Nama Rupa und Bewusstsein kommen nicht ohne einander, sie sind beide abhängig entstanden. So: viññāṇa ↔ nāma-rūpa. Zirkulär bedingt. Punkt.
Wenn alle Skandhas, die meine Person ausmachen, mit dem Tod zugrunde gehen, was bleibt zurück?
Meine Antwort: Nichts.
So ist dieses Drei-Leben-Modell einfach später erfunden. In dieser Zeit existierte schon das Modell von einem einzigen Leben. Plus dazu ist es echt schwer zu ermitteln, was der Buddha tatsächlich lehrte.
Denn diese Persönlichkeits-Sicht würde der Grundidee der bedingten Entstehung schier widersprechen.
Der historische Buddha könnte das alles von den anderen damaligen Richtungen übernommen haben. Warum denn nicht? Er war schließlich der Sohn der eigenen Zeit und der Weltvorstellungen.
ZitatDie Frage lautet deshalb auch nicht: Gibt es Wiedergeburt oder nicht, sondern was meint der Buddha aus der Sicht von jemanden, der den Persönlichkeitsglauben überwunden hat: "das war mein Leben ..." ? Und was bedeutet dann das Gleichnis vom Wind, der ein Feuer "überträgt"?

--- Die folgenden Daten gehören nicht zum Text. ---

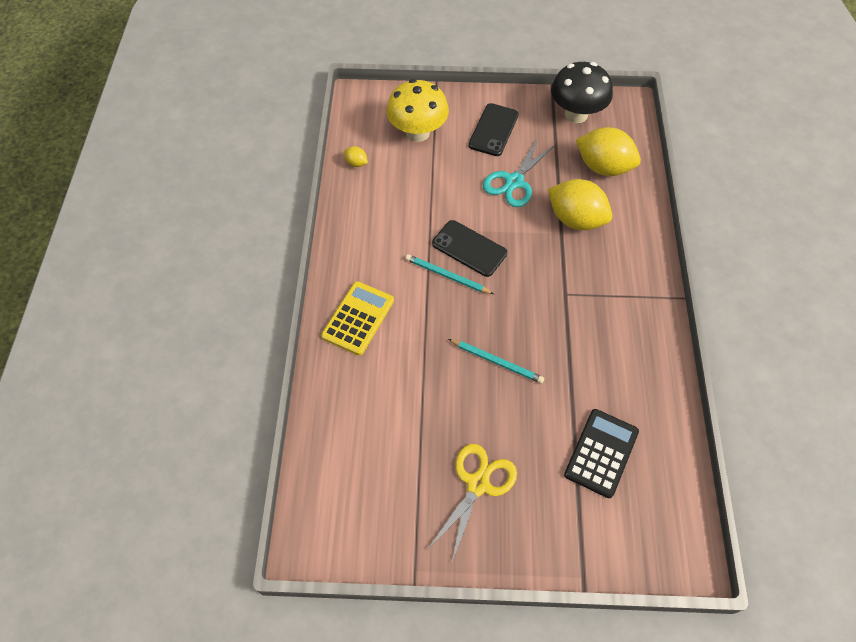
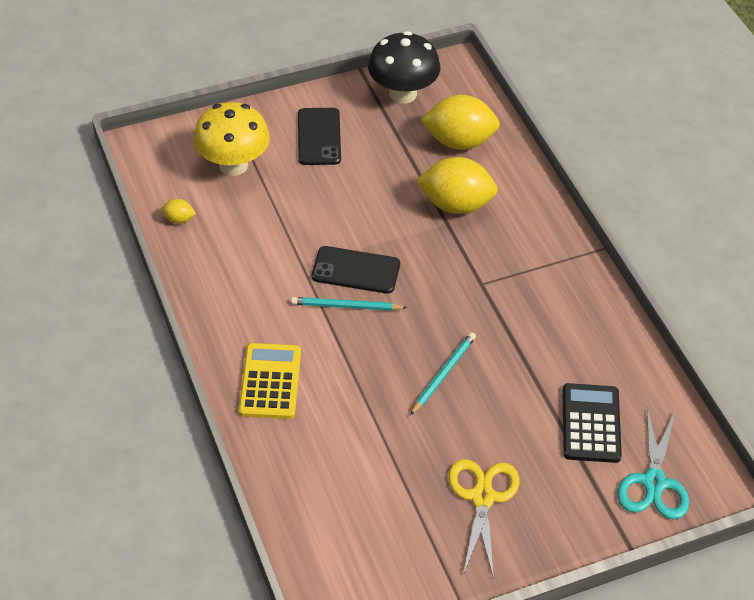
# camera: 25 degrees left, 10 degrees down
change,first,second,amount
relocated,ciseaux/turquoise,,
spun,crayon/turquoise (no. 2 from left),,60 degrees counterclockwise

Dass man zur Beantwortung dieser Fragen zwingend das "4. Jhana" erlebt haben muß, möchte ich bezweifeln.
Metta -
Das Feuer braucht den Brennstoff, also entsteht es wegen bestimmter Ursachen und Bedingungen. Wenn beide nicht mehr vorhanden sind, was läuft dann weiter? Diese Logik ist nicht so kompliziert, aber für den sogenannten Strom des Bewusstseins bleibt kein Platz. Oder? In diese Kerbe schlägt auch Ñāṇananda in drei Bänden über Nibbāna.